Number of inflammatory cells in the cutaneous tissues of the nose (a), anterior limb (b), hind limb (c) and back (d). The kinds and degrees of the infiltrating cells are variable with their location. Each value represents the mean ± SEM. *P < 0.05.

Figure 7

Histopathology of cutaneous tissues of the hind limb. A control mouse shows normal appearance in (a) and an arrow indicates venules (d; enlargement of a) without infiltration and destruction of vessel wall. A LAR mouse shows spongiosis with epidermal thickening (b), and infiltration of eosinophils and increase in mast cells with oedema in dermis and subcutaneous tissues (c). Details of a thin rectangle and a bold rectangle in (c) were shown in (e) and (f) respectively. (e) shows attachment of eosinophils to endothelial cells of venules (small arrows), destruction of venular wall (a bold arrow) and degranulation of mast cells (a large arrow) and (f) shows aggregation of eosinophils with degeneration and extravasation, and destruction of venular wall can be seen (a bold arrow). (g) shows peripheral nerve (an asterisk mark) with infiltration of mast cells (arrows). HE ×100 (a, b and c), ×200 (d, e, f and g) (original magnification).

Figure 8

Characterization of inflammatory cells and detection of adhesion molecules in cutaneous tissues of the hind limb. Inflammatory cell types, which bind to OVA and IgE, were determined by cell morphology (e.g. cell size and nuclear morphology) and by comparison with serial sections stained by HE. Representative photographs showing mast cells (a and b), eosinophils (c and d), CLA (e and f), VLA-4 (g and h), VCAM-1(i and j), ICAM-1 (k and l), OVA (m and n) and IgE (o and p) in the control (a, c, e, g, i, k, m and o) and LAR group (b, d, f, h, j, l, n and p). Degranulation of enlarged mast cell (b; insert) and degenerated eosinophils with degranulation (d; left-hand side of insert, right-hand side of insert shows node granulation of eosinophil) are visible, whereas no eosinophils are visible (c).
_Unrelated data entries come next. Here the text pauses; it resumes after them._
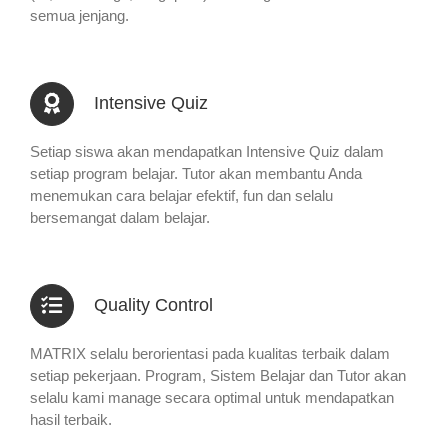
semua jenjang.
Intensive Quiz
Setiap siswa akan mendapatkan Intensive Quiz dalam
setiap program belajar. Tutor akan membantu Anda
menemukan cara belajar efektif, fun dan selalu
bersemangat dalam belajar.
Quality Control
MATRIX selalu berorientasi pada kualitas terbaik dalam
setiap pekerjaan. Program, Sistem Belajar dan Tutor akan
selalu kami manage secara optimal untuk mendapatkan
hasil terbaik.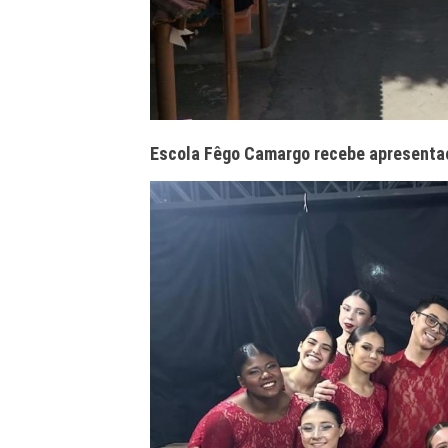
Escola Fêgo Camargo recebe apresentaç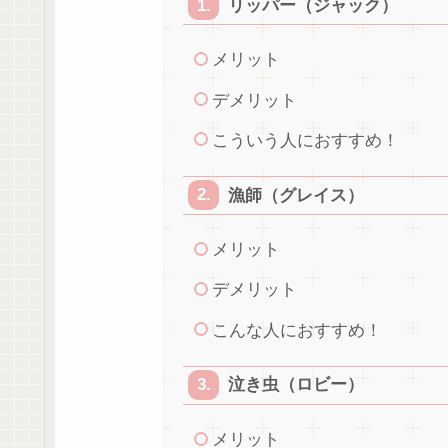
リッパー（ジャック）
メリット
デメリット
こういう人におすすめ！
漁師（グレイス）
メリット
デメリット
こんな人におすすめ！
泣き虫（ロビー）
メリット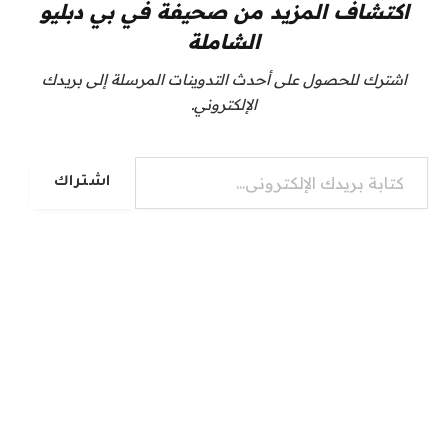
اكتشاف المزيد من صحيفة في بي دبليو
الشاملة
اشترك للحصول على أحدث التدوينات المرسلة إلى بريدك
الإلكتروني.
كتابة بريدك الإلكتروني...
اشتراك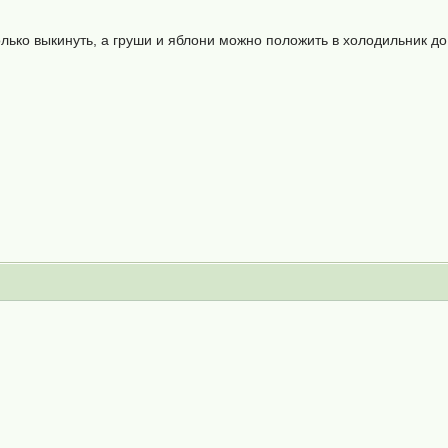
лько выкинуть, а груши и яблони можно положить в холодильник до 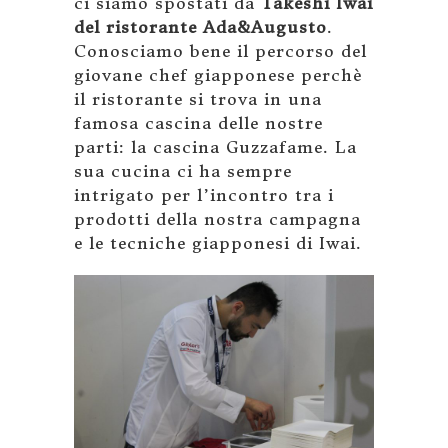
ci siamo spostati da
Takeshi Iwai
del ristorante Ada&Augusto
.
Conosciamo bene il percorso del
giovane chef giapponese perchè
il ristorante si trova in una
famosa cascina delle nostre
parti: la cascina Guzzafame. La
sua cucina ci ha sempre
intrigato per l’incontro tra i
prodotti della nostra campagna
e le tecniche giapponesi di Iwai.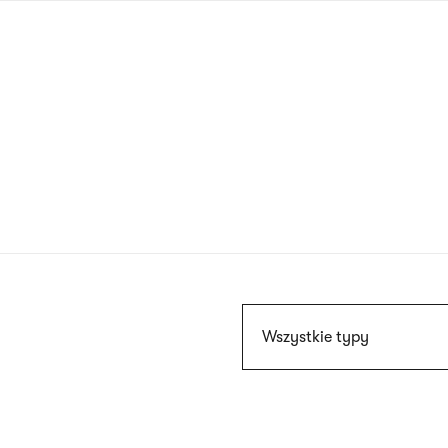
Przejdź
do
treści
Szukaj
Wszystkie typy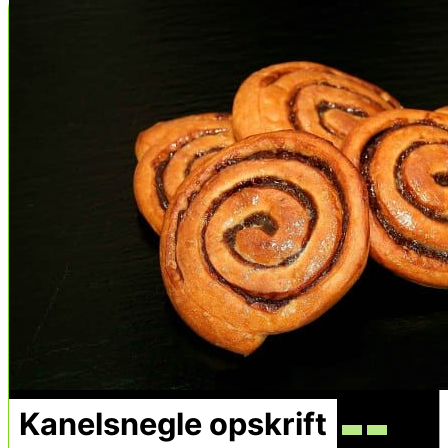
Kanelsnegle opskrift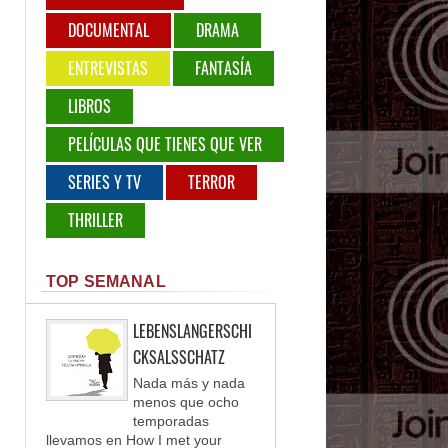
DOCUMENTAL
DRAMA
ENTREVISTAS
FANTASÍA
LIBROS
PELÍCULAS QUE TIENES QUE VER
SERIES Y TV
TERROR
THRILLER
TOP SEMANAL
LEBENSLANGERSCHI
CKSALSSCHATZ
Nada más y nada
menos que ocho
temporadas
llevamos en How I met your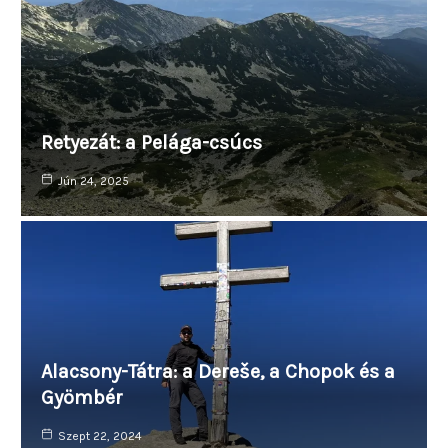
Retyezát: a Pelága-csúcs
Jún 24, 2025
Alacsony-Tátra: a Dereše, a Chopok és a
Gyömbér
Szept 22, 2024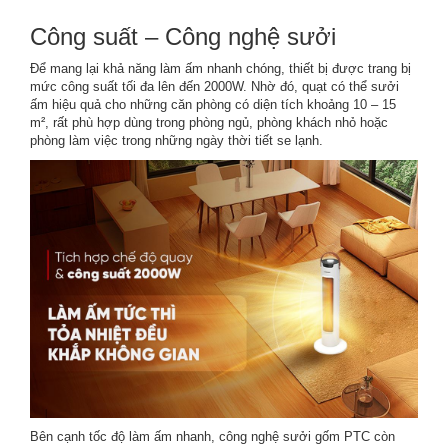
Công suất – Công nghệ sưởi
Để mang lại khả năng làm ấm nhanh chóng, thiết bị được trang bị
mức công suất tối đa lên đến 2000W. Nhờ đó, quạt có thể sưởi
ấm hiệu quả cho những căn phòng có diện tích khoảng 10 – 15
m², rất phù hợp dùng trong phòng ngủ, phòng khách nhỏ hoặc
phòng làm việc trong những ngày thời tiết se lạnh.
Bên cạnh tốc độ làm ấm nhanh, công nghệ sưởi gốm PTC còn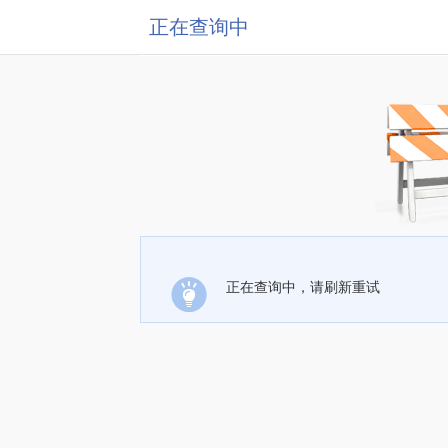
正在查询中
正在查询中，请刷新重试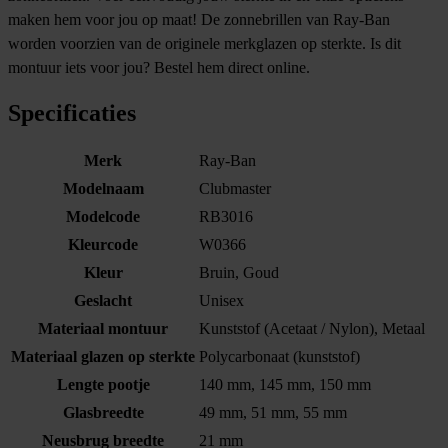
maken hem voor jou op maat! De zonnebrillen van Ray-Ban
worden voorzien van de originele merkglazen op sterkte. Is dit
montuur iets voor jou? Bestel hem direct online.
Specificaties
Merk
Ray-Ban
Modelnaam
Clubmaster
Modelcode
RB3016
Kleurcode
W0366
Kleur
Bruin, Goud
Geslacht
Unisex
Materiaal montuur
Kunststof (Acetaat / Nylon), Metaal
Materiaal glazen op sterkte
Polycarbonaat (kunststof)
Lengte pootje
140 mm, 145 mm, 150 mm
Glasbreedte
49 mm, 51 mm, 55 mm
Neusbrug breedte
21 mm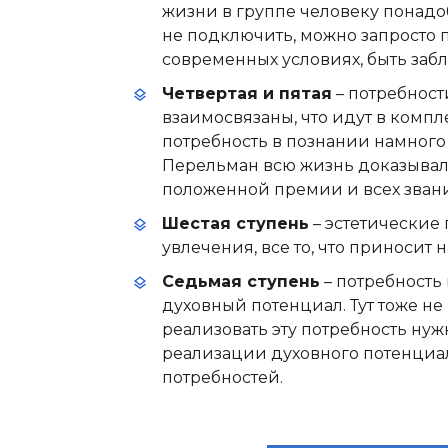
жизни в группе человеку понадо
не подключить, можно запросто 
современных условиях, быть заб
Четвертая и пятая
– потребност
взаимосвязаны, что идут в компл
потребность в познании намного
Перельман всю жизнь доказывал и
положенной премии и всех зван
Шестая ступень
– эстетические 
увлечения, все то, что приносит
Седьмая ступень
– потребность
духовный потенциал. Тут тоже не
реализовать эту потребность ну
реализации духовного потенциал
потребностей.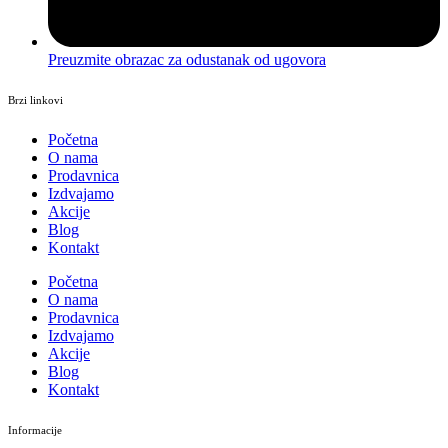
Preuzmite obrazac za odustanak od ugovora
Brzi linkovi
Početna
O nama
Prodavnica
Izdvajamo
Akcije
Blog
Kontakt
Početna
O nama
Prodavnica
Izdvajamo
Akcije
Blog
Kontakt
Informacije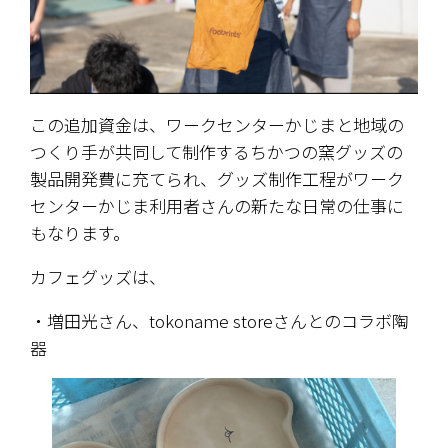
この追加資金は、ワークセンターかじまと地域の
つくり手が共同して制作するちかつの窯グッズの
製品開発費に充てられ、グッズ制作工程がワーク
センターかじま利用者さんの新たな日常の仕事に
もなります。
カフェグッズは、
・増田光さん、tokoname storeさんとのコラボ陶
器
Endothelial cells of the high endothelial venules of a lymph node (e; positive control for CLA on cutaneous lymphocytes) can be identified (an arrow), whereas no CLA-positive lymphocytes were seen (f). (h), but not (g), shows VLA-4 expression (arrows) on mast cells (h; left-hand side of insert) and eosinophils (h; right-hand side of insert). (j), but not (i), shows VCAM-1 expressions on venules (arrows). (k) and (l) show ICAM-1 expression on endothelial cells of venules (arrows), and right half of (k) and(l), which were stained without a primary antibody, shows no fluorescence. (n), but not (m), shows binding of OVA (arrows) on mast cells (n; left-hand side of insert) and eosinophils (n; right-hand side of insert). (p), but not (o), shows binding of IgE (arrows) on mast cells (p; left-hand side of insert) and eosinophils (p; right-hand side of insert). (a, b) TB; (c, d) congo red; (e–j and m–p) immunoperoxidase; (k and l) immunofluorescence. (a–j) ×100, (m–p) ×400, (k and l) ×500; inserts (b, d, h, n and p) (original magnification). Arrows indicate inflammatory cells (a-d, h, n and p) and endothelium (j, and left half of K and I).